The claims were made by the National Education Union (NEU), which said schools in the county faced a funding shortfall of £224,500 in their budgets.
In in 2015/16, that budget stood at £65.6 million, adjusted to today’s terms for inflation, which amounted to £20,204 per pupil. But in 2018/19, although the budget had increased by 25 per cent, the number of pupils needing support had gone up by 39 per cent to 4,560.
The NEU estimated this meant a real-terms cut of £55 per-pupil funding.
However, Lincolnshire County Council insisted it was actually investing in special needs education, spearheaded by a £50 million project to improve support in schools.
Coun Patricia Bradwell, executive councillor for children’s services, said: “This project is to ensure special schools have the right facilities to meet all types of need.
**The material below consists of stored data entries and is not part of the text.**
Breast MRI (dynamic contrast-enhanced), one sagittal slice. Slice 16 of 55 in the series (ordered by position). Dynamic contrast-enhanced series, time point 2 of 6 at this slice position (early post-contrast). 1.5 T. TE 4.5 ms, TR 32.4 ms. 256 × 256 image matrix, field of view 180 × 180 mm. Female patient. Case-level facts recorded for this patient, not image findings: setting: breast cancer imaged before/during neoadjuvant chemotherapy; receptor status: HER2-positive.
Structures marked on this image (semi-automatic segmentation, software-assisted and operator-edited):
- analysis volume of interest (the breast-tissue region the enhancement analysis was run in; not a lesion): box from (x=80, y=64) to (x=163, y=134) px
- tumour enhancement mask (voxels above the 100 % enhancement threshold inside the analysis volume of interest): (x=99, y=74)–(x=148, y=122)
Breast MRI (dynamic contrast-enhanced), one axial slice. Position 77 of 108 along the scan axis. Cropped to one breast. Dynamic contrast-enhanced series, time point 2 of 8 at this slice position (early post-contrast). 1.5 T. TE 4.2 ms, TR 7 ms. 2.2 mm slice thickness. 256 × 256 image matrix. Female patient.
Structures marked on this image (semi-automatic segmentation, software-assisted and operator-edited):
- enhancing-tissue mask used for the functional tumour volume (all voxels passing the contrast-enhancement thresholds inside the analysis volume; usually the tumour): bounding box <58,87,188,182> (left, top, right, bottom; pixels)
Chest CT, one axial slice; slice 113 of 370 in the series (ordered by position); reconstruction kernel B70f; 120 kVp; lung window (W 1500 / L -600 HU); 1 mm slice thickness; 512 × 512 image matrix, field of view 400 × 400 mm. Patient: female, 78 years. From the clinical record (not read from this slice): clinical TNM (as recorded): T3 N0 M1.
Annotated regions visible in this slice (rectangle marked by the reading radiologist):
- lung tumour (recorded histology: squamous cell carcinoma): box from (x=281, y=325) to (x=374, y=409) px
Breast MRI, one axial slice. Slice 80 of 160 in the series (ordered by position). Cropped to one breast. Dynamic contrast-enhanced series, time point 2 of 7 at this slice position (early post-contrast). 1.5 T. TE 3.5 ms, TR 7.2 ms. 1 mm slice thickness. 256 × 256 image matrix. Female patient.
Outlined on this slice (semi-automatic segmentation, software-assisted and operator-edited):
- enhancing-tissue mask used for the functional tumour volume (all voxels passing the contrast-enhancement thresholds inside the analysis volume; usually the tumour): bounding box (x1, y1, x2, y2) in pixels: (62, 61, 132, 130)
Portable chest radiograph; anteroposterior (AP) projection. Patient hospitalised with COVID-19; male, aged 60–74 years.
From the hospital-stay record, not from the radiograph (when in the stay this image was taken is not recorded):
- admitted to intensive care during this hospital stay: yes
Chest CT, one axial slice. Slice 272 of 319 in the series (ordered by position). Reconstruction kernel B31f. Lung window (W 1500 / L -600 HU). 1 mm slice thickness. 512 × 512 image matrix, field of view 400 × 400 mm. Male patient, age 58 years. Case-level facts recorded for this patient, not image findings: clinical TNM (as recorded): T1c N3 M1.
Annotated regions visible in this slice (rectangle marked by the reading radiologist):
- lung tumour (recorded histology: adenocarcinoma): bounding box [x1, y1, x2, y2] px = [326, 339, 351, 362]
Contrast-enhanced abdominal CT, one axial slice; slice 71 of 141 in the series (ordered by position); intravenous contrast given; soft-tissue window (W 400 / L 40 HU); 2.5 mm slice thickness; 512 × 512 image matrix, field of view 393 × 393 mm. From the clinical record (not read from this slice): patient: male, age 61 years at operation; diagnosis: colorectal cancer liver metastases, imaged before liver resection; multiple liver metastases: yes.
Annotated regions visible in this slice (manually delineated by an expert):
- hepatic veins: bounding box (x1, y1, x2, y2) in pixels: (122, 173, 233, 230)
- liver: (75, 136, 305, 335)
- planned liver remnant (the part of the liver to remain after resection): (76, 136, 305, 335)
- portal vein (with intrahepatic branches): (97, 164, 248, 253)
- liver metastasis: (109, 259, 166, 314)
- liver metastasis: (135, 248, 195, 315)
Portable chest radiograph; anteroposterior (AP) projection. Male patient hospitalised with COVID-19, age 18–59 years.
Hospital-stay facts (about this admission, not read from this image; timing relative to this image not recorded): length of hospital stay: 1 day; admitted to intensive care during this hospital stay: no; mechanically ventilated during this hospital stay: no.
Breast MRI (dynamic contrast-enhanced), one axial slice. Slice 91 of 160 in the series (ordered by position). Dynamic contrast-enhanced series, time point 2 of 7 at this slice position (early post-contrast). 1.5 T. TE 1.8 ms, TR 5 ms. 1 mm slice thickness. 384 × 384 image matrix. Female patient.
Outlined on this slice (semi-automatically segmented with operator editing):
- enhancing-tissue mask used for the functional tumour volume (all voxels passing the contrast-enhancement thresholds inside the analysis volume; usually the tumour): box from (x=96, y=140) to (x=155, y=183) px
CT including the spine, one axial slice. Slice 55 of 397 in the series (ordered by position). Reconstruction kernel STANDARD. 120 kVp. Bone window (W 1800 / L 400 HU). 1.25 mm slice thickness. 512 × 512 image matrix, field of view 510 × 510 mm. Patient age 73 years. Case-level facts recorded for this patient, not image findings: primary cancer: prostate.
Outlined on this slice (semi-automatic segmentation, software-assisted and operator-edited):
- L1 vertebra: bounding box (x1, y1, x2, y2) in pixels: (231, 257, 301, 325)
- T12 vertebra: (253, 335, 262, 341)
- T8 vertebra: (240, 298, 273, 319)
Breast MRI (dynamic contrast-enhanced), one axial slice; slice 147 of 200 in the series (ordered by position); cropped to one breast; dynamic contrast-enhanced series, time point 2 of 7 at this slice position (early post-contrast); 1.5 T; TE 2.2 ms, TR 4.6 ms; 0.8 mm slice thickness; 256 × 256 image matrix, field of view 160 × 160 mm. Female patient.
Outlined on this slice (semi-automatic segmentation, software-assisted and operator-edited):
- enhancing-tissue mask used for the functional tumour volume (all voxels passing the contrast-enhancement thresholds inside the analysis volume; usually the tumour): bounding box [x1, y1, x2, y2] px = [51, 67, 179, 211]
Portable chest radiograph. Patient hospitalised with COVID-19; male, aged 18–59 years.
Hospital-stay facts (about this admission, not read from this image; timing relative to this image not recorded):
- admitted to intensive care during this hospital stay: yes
“It will also include the building of a new school and expanding others, while special-school satellites will be introduced on some mainstream sites.”
She said this would meet the increased demand for school places and ensure pupils could attend their nearest school, rather than make long journeys, sometimes even outside the county.
However, Coun Bradwell did accept that the funding the council needs for special educational needs was “under significant strain”. She added: “although the government has temporarily responded to local authorities with additional funding, it will need to address future funding levels in its next spending review.”